By Omoniyi David
Lawmakers from 16 African countries met in Abuja last week for the 8th Conference of the African Network of Parliamentary Budget Offices (AN-PBO), warning that fiscal leakages drain the continent of an estimated $587 billion annually.
The conference, hosted at the Abuja Continental Hotel, underscored Nigeria’s vulnerability as Africa’s largest economy, where corruption and illicit financial flows continue to undermine development.
In his keynote address, Speaker of the House of Representatives, Tajudeen Abbas, decried the scale of losses.
“Every year, billions that should be building hospitals in Nairobi, equipping schools in Accra, or paving roads in Lagos vanish into illicit flows and profit shifting. Corruption alone drains Africa of $148 billion annually. This is unsustainable,” he said.
Abbas revealed that Nigeria’s procurement fraud costs about $18 billion yearly, equivalent to 3.8 percent of GDP – money that could finance critical infrastructure. He described the losses as a harsh reminder of how much disappears before budgets are implemented.

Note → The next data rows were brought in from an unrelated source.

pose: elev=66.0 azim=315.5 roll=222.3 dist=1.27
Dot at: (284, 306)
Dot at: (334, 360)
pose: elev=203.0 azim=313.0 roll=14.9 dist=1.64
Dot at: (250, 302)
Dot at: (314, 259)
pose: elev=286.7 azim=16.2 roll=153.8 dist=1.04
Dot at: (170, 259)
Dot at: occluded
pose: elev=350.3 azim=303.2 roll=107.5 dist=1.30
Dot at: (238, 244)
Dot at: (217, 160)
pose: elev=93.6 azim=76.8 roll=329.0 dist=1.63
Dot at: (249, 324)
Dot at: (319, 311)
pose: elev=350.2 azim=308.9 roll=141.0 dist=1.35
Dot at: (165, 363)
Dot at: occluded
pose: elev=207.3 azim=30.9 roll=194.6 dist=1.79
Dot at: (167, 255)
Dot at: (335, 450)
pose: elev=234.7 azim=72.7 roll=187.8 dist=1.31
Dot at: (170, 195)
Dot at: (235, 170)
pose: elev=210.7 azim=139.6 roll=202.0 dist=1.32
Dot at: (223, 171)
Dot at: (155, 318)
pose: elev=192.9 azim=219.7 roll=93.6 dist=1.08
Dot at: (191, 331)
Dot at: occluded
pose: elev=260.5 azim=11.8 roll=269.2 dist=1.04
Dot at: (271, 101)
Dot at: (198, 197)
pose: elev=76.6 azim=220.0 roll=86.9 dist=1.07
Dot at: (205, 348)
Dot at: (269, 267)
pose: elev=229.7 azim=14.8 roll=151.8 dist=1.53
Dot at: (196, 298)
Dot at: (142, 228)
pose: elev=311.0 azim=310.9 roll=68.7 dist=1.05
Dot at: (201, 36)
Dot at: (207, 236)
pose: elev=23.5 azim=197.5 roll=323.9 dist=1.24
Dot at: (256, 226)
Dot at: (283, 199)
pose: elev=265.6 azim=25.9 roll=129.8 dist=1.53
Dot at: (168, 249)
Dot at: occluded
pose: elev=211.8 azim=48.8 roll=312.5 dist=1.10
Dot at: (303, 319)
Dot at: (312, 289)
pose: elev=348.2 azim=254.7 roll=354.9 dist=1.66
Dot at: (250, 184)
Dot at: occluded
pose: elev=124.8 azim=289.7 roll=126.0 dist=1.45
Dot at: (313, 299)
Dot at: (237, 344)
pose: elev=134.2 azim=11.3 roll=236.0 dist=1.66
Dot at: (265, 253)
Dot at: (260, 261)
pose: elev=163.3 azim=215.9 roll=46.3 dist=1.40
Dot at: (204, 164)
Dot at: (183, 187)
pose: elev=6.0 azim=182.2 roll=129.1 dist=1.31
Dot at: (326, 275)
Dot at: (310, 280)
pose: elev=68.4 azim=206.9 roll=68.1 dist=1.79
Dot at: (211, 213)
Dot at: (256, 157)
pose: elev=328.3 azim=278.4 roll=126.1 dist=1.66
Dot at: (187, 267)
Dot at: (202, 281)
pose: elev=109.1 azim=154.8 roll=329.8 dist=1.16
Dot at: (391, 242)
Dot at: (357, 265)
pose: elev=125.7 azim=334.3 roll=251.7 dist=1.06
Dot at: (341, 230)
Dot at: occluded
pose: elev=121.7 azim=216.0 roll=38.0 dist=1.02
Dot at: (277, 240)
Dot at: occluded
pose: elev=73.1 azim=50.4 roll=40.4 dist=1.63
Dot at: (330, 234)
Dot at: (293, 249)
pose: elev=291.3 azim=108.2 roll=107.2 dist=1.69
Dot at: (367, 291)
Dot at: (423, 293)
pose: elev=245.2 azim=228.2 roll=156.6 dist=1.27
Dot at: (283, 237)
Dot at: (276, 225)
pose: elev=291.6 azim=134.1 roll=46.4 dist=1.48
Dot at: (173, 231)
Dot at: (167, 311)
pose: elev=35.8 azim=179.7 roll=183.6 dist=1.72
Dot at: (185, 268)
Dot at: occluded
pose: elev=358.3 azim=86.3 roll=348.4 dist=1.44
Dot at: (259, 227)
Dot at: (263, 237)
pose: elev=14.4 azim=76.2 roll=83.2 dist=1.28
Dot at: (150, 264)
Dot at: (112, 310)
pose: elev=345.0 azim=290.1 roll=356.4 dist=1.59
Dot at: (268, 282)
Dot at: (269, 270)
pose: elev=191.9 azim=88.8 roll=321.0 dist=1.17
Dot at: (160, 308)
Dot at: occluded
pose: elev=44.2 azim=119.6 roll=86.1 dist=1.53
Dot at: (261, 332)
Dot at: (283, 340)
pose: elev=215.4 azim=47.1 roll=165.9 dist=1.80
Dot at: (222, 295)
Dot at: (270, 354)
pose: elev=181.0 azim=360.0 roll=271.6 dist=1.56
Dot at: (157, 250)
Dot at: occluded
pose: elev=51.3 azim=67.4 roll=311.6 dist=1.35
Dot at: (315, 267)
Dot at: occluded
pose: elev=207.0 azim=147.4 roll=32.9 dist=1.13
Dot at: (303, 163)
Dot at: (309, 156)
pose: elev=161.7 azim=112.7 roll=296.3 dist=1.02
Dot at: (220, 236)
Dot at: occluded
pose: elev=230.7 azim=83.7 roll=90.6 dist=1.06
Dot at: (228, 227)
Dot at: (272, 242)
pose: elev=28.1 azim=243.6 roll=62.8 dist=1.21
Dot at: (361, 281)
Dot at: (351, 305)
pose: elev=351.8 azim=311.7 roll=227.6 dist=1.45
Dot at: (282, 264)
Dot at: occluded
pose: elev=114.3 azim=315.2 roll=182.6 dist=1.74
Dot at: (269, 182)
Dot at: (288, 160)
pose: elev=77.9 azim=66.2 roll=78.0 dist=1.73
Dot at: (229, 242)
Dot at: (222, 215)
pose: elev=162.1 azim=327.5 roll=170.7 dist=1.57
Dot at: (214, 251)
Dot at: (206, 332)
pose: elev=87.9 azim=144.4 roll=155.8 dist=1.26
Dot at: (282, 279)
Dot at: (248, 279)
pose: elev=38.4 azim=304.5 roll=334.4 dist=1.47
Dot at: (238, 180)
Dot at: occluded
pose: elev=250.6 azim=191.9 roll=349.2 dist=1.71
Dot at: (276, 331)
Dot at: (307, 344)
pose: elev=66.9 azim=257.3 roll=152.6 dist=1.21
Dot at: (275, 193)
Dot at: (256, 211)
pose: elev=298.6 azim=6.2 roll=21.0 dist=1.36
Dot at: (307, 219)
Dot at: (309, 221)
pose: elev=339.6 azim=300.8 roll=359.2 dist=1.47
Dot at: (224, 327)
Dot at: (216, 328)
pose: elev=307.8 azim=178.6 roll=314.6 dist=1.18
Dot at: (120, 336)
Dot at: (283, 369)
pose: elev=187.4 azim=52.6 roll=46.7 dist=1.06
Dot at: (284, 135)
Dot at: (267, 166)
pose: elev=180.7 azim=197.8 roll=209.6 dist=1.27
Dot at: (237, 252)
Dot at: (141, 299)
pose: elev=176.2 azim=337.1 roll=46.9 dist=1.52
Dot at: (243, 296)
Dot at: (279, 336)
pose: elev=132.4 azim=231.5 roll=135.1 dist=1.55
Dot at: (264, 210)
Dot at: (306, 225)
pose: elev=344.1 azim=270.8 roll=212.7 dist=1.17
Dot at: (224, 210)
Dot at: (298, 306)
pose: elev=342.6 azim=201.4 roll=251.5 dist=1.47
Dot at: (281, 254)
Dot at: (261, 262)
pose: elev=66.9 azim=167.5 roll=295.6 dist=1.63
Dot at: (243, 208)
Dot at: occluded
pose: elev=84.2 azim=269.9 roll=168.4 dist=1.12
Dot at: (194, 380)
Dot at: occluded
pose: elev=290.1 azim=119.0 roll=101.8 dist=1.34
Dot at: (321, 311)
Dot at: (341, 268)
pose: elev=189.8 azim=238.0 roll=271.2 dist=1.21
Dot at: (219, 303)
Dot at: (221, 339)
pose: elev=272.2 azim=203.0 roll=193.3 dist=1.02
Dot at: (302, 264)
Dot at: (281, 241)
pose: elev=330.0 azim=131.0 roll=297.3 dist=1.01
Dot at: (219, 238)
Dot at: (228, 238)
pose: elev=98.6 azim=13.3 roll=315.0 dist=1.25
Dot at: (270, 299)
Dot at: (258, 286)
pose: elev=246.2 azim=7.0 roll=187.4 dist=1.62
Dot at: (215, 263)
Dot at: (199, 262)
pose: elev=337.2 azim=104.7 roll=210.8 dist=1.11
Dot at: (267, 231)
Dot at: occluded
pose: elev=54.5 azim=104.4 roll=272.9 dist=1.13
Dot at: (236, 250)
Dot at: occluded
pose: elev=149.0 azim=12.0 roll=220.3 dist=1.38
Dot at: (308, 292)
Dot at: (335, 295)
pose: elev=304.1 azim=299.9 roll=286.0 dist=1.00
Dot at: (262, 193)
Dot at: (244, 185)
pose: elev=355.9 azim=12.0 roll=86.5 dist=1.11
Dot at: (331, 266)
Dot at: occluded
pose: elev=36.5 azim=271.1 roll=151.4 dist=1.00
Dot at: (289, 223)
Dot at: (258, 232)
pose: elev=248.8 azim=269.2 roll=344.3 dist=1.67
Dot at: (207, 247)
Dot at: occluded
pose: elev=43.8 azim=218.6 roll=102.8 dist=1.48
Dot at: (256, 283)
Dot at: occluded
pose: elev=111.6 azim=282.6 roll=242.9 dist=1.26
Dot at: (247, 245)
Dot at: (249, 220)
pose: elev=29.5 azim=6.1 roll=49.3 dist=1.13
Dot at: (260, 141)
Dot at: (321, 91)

Clerk to the National Assembly, Kamoru Ogunlana, called the summit “a springboard for innovation and a moment to reimagine fiscal governance across the continent.”
The Nigerian context added urgency to the discussions. The country loses an estimated $582 billion to corruption since independence, with PwC projecting that unchecked graft could erode up to 37 percent of GDP by 2030.
In 2014 alone, every Nigerian effectively lost about $1,000 to corruption, a figure projected to double by 2030.
Delegates noted that African countries with high illicit financial flows spend up to 25 percent less on health care and 58 percent less on education.
Experts stressed that with Nigeria’s $18 billion annual loss, the country could build between 1,800 and 3,600 fully equipped hospitals each year, rehabilitate schools, or finance major road projects.
The consequences, they observed, are visible in underfunded hospitals, dilapidated schools, poor infrastructure, and worsening insecurity across the northeast, northwest, and Niger Delta.
Participants debated reforms including establishing independent budget offices, improving fiscal data, and enforcing procurement transparency.
Abbas assured that Nigeria’s planned National Assembly Budget and Research Office would strengthen lawmakers’ oversight and accountability.
The conference closed with resolutions to improve fiscal discipline across Africa. But observers noted that Nigeria’s ability to act on the recommendations and stem its $18 billion annual losses will determine whether the resolutions translate into real development.